*Exercise details*.
In the records below, some lines contain the word "peanuts". Copy each of them.

Saved entries:
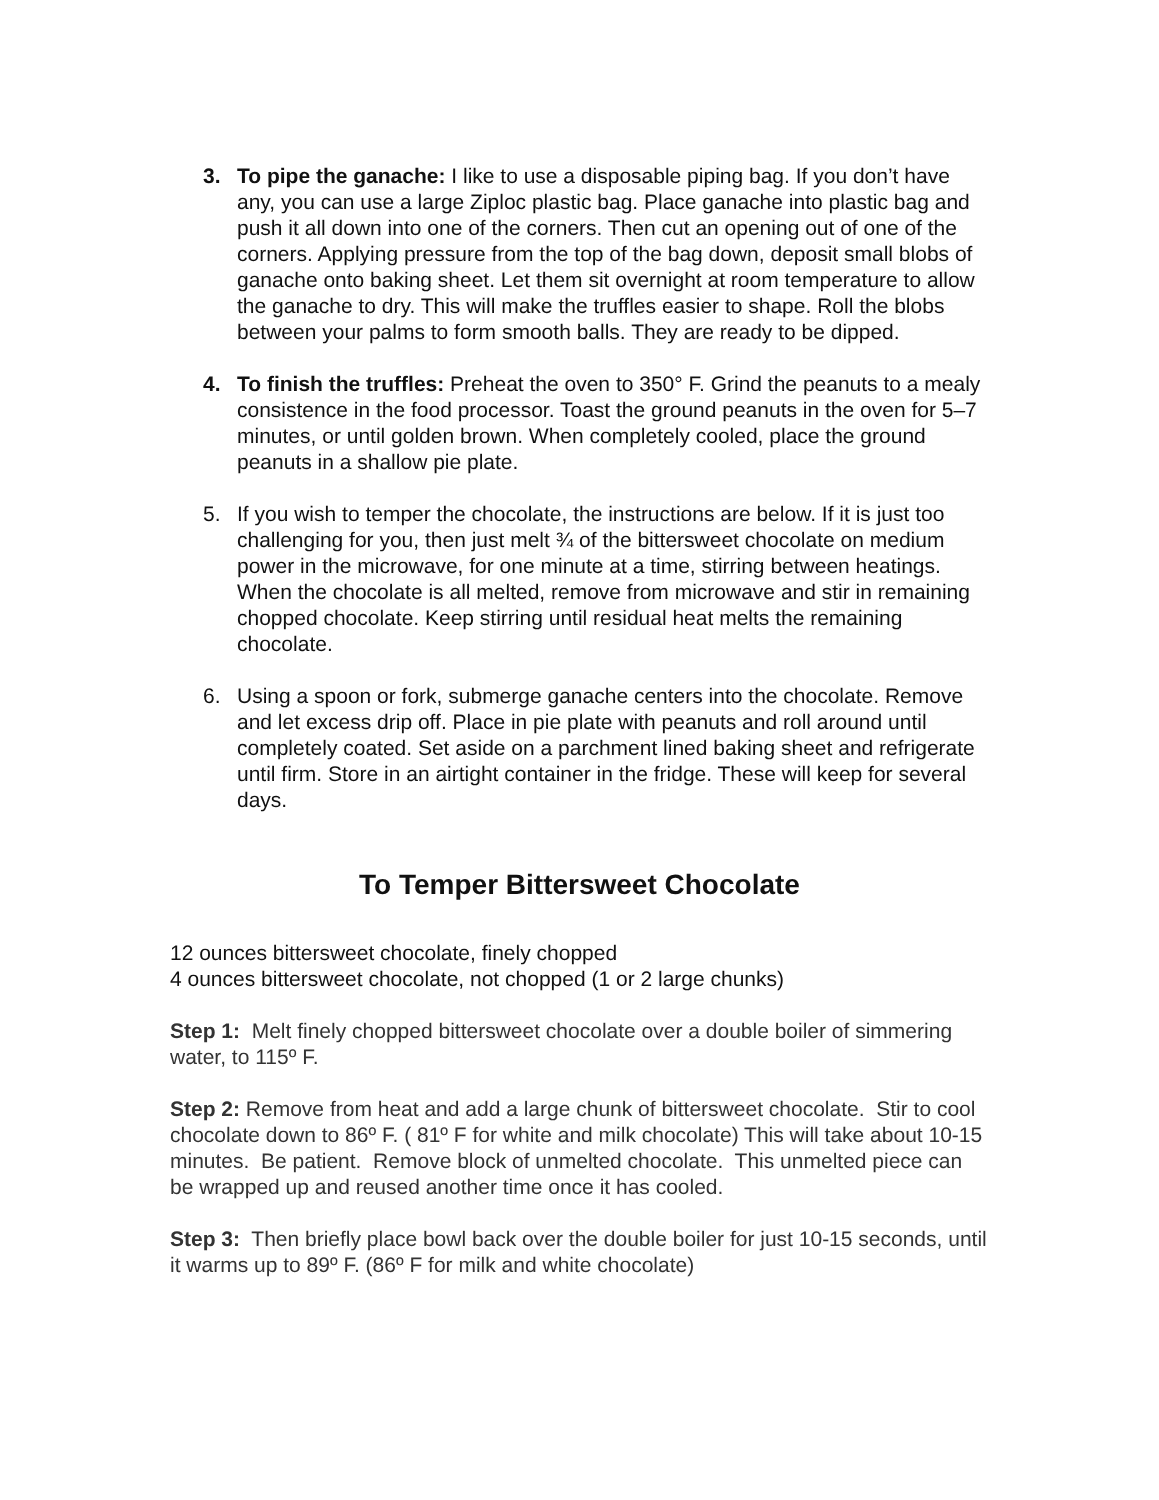3. To pipe the ganache: I like to use a disposable piping bag. If you don’t have any, you can use a large Ziploc plastic bag. Place ganache into plastic bag and push it all down into one of the corners. Then cut an opening out of one of the corners. Applying pressure from the top of the bag down, deposit small blobs of ganache onto baking sheet. Let them sit overnight at room temperature to allow the ganache to dry. This will make the truffles easier to shape. Roll the blobs between your palms to form smooth balls. They are ready to be dipped.
4. To finish the truffles: Preheat the oven to 350° F. Grind the peanuts to a mealy consistence in the food processor. Toast the ground peanuts in the oven for 5–7 minutes, or until golden brown. When completely cooled, place the ground peanuts in a shallow pie plate.
5. If you wish to temper the chocolate, the instructions are below. If it is just too challenging for you, then just melt ¾ of the bittersweet chocolate on medium power in the microwave, for one minute at a time, stirring between heatings. When the chocolate is all melted, remove from microwave and stir in remaining chopped chocolate. Keep stirring until residual heat melts the remaining chocolate.
6. Using a spoon or fork, submerge ganache centers into the chocolate. Remove and let excess drip off. Place in pie plate with peanuts and roll around until completely coated. Set aside on a parchment lined baking sheet and refrigerate until firm. Store in an airtight container in the fridge. These will keep for several days.
To Temper Bittersweet Chocolate
12 ounces bittersweet chocolate, finely chopped
4 ounces bittersweet chocolate, not chopped (1 or 2 large chunks)
Step 1: Melt finely chopped bittersweet chocolate over a double boiler of simmering water, to 115º F.
Step 2: Remove from heat and add a large chunk of bittersweet chocolate. Stir to cool chocolate down to 86º F. ( 81º F for white and milk chocolate) This will take about 10-15 minutes. Be patient. Remove block of unmelted chocolate. This unmelted piece can be wrapped up and reused another time once it has cooled.
Step 3: Then briefly place bowl back over the double boiler for just 10-15 seconds, until it warms up to 89º F. (86º F for milk and white chocolate)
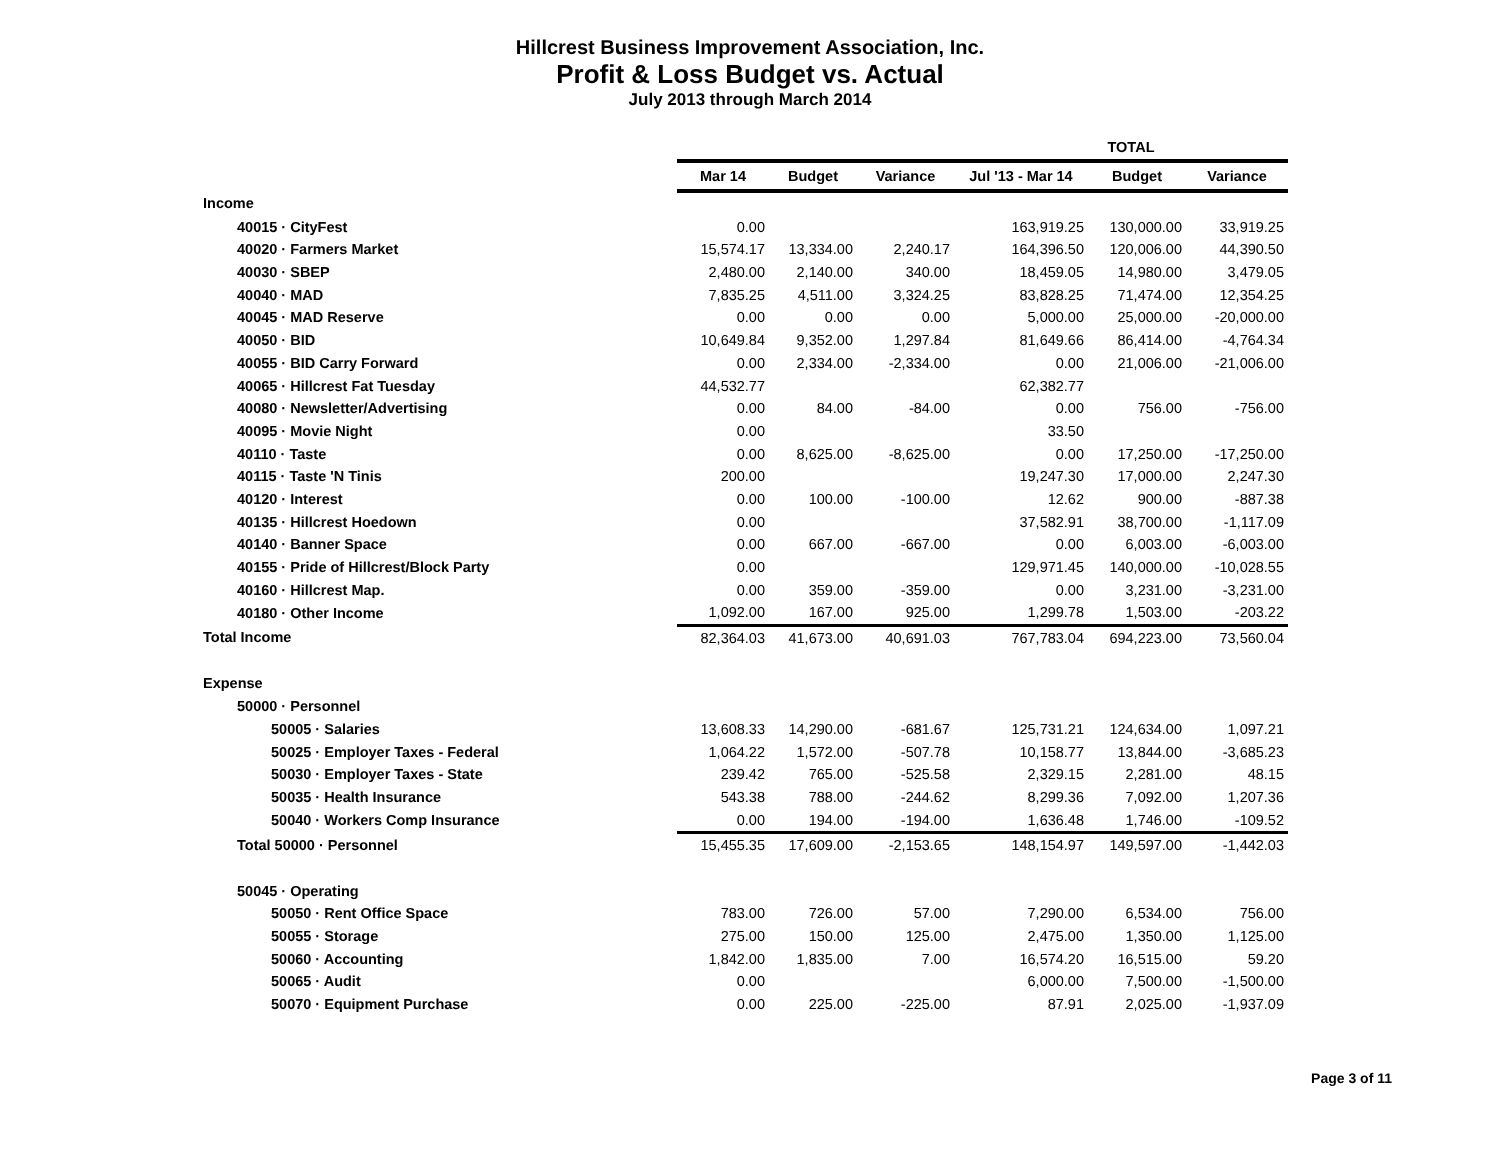Hillcrest Business Improvement Association, Inc.
Profit & Loss Budget vs. Actual
July 2013 through March 2014
| | | | | TOTAL | | |
| --- | --- | --- | --- | --- | --- | --- |
| | Mar 14 | Budget | Variance | Jul '13 - Mar 14 | Budget | Variance |
| Income | | | | | | |
| 40015 · CityFest | 0.00 | | | 163,919.25 | 130,000.00 | 33,919.25 |
| 40020 · Farmers Market | 15,574.17 | 13,334.00 | 2,240.17 | 164,396.50 | 120,006.00 | 44,390.50 |
| 40030 · SBEP | 2,480.00 | 2,140.00 | 340.00 | 18,459.05 | 14,980.00 | 3,479.05 |
| 40040 · MAD | 7,835.25 | 4,511.00 | 3,324.25 | 83,828.25 | 71,474.00 | 12,354.25 |
| 40045 · MAD Reserve | 0.00 | 0.00 | 0.00 | 5,000.00 | 25,000.00 | -20,000.00 |
| 40050 · BID | 10,649.84 | 9,352.00 | 1,297.84 | 81,649.66 | 86,414.00 | -4,764.34 |
| 40055 · BID Carry Forward | 0.00 | 2,334.00 | -2,334.00 | 0.00 | 21,006.00 | -21,006.00 |
| 40065 · Hillcrest Fat Tuesday | 44,532.77 | | | 62,382.77 | | |
| 40080 · Newsletter/Advertising | 0.00 | 84.00 | -84.00 | 0.00 | 756.00 | -756.00 |
| 40095 · Movie Night | 0.00 | | | 33.50 | | |
| 40110 · Taste | 0.00 | 8,625.00 | -8,625.00 | 0.00 | 17,250.00 | -17,250.00 |
| 40115 · Taste 'N Tinis | 200.00 | | | 19,247.30 | 17,000.00 | 2,247.30 |
| 40120 · Interest | 0.00 | 100.00 | -100.00 | 12.62 | 900.00 | -887.38 |
| 40135 · Hillcrest Hoedown | 0.00 | | | 37,582.91 | 38,700.00 | -1,117.09 |
| 40140 · Banner Space | 0.00 | 667.00 | -667.00 | 0.00 | 6,003.00 | -6,003.00 |
| 40155 · Pride of Hillcrest/Block Party | 0.00 | | | 129,971.45 | 140,000.00 | -10,028.55 |
| 40160 · Hillcrest Map. | 0.00 | 359.00 | -359.00 | 0.00 | 3,231.00 | -3,231.00 |
| 40180 · Other Income | 1,092.00 | 167.00 | 925.00 | 1,299.78 | 1,503.00 | -203.22 |
| Total Income | 82,364.03 | 41,673.00 | 40,691.03 | 767,783.04 | 694,223.00 | 73,560.04 |
| Expense | | | | | | |
| 50000 · Personnel | | | | | | |
| 50005 · Salaries | 13,608.33 | 14,290.00 | -681.67 | 125,731.21 | 124,634.00 | 1,097.21 |
| 50025 · Employer Taxes - Federal | 1,064.22 | 1,572.00 | -507.78 | 10,158.77 | 13,844.00 | -3,685.23 |
| 50030 · Employer Taxes - State | 239.42 | 765.00 | -525.58 | 2,329.15 | 2,281.00 | 48.15 |
| 50035 · Health Insurance | 543.38 | 788.00 | -244.62 | 8,299.36 | 7,092.00 | 1,207.36 |
| 50040 · Workers Comp Insurance | 0.00 | 194.00 | -194.00 | 1,636.48 | 1,746.00 | -109.52 |
| Total 50000 · Personnel | 15,455.35 | 17,609.00 | -2,153.65 | 148,154.97 | 149,597.00 | -1,442.03 |
| 50045 · Operating | | | | | | |
| 50050 · Rent Office Space | 783.00 | 726.00 | 57.00 | 7,290.00 | 6,534.00 | 756.00 |
| 50055 · Storage | 275.00 | 150.00 | 125.00 | 2,475.00 | 1,350.00 | 1,125.00 |
| 50060 · Accounting | 1,842.00 | 1,835.00 | 7.00 | 16,574.20 | 16,515.00 | 59.20 |
| 50065 · Audit | 0.00 | | | 6,000.00 | 7,500.00 | -1,500.00 |
| 50070 · Equipment Purchase | 0.00 | 225.00 | -225.00 | 87.91 | 2,025.00 | -1,937.09 |
Page 3 of 11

*Task solution*.
4. To finish the truffles: Preheat the oven to 350° F. Grind the peanuts to a mealy consistence in the food processor. Toast the ground peanuts in the oven for 5–7 minutes, or until golden brown. When completely cooled, place the ground peanuts in a shallow pie plate.
6. Using a spoon or fork, submerge ganache centers into the chocolate. Remove and let excess drip off. Place in pie plate with peanuts and roll around until completely coated. Set aside on a parchment lined baking sheet and refrigerate until firm. Store in an airtight container in the fridge. These will keep for several days.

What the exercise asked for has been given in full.